Difference matters not because we are all already equal – although this remains a laudable goal to continue to work towards – but because in our current context some groups are clearly doing better than others.

Some face extreme social hardship and stigmatization; others have experienced generations of historical disenfranchisement; and some are publicly attacked on the national political stage. Some groups do not experience these conditions.

Combating inequity in the face of heightened political attention should mean centralizing differences, with a particular commitment to supporting people who experience disadvantage.

In her definition of health equity, Director of the UCSF Center on Social Disparities in Health Paula Braveman puts the issue thusly:

“Pursuing health equity means striving for the highest possible standard of health for all people and giving special attention to the needs of those at greatest risk of poor health, based on social conditions… Health disparities are inequitable, even when we do not know the causes, because they put an already economically/socially disadvantaged group at further disadvantage with respect to their health."

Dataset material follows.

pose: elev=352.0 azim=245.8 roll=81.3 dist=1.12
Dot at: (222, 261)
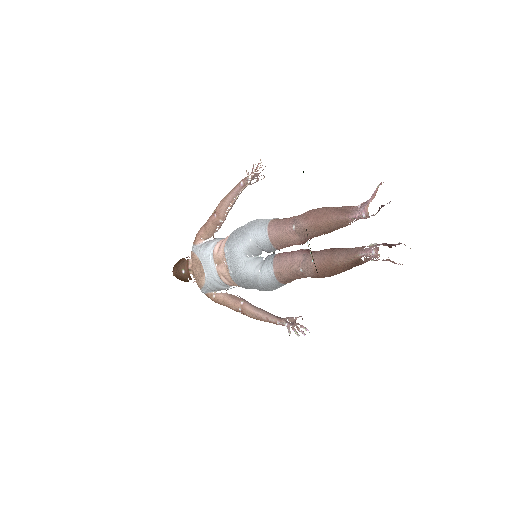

Special attention here does not denote the equal treatment of all people, without regard to difference: rather, striving for health equity suggests targeted support for those who are at a social disadvantage, with regard to difference. This is a critical distinction.

Achieving health equity will require that we be clear about social differences that matter, how and why they matter, and what we as researchers, providers, administrators, and students can do to combat inequities in health and health care.

Viewed in this light, the campaign fails to acknowledge the complexities of our current problem, including how and why immigrants have come under attack. Within the broader political discourse, attacks on immigrants stem from the belief that they are poor and uneducated, unskilled laborers, ideological extremists, and unable to make positive contributions to American society. If UCSF truly stands for all people, including immigrants, then this should mean standing for those who need it most.

UCSF should stand more boldly with those on the margins. This would require recognizing and centralizing difference, not smoothening it away under concern for “all” people.

We stand with undocumented immigrants.
We stand with the poor and needy.
We stand with African Americans.
We stand with Muslims.
We stand with women.
We stand with gender and sexual minorities.
We stand with people with disabilities.
We stand with domestic workers and day laborers.

How can we ever expect to achieve equity if we continue to flatten the very differences that make social difference matter in the first place?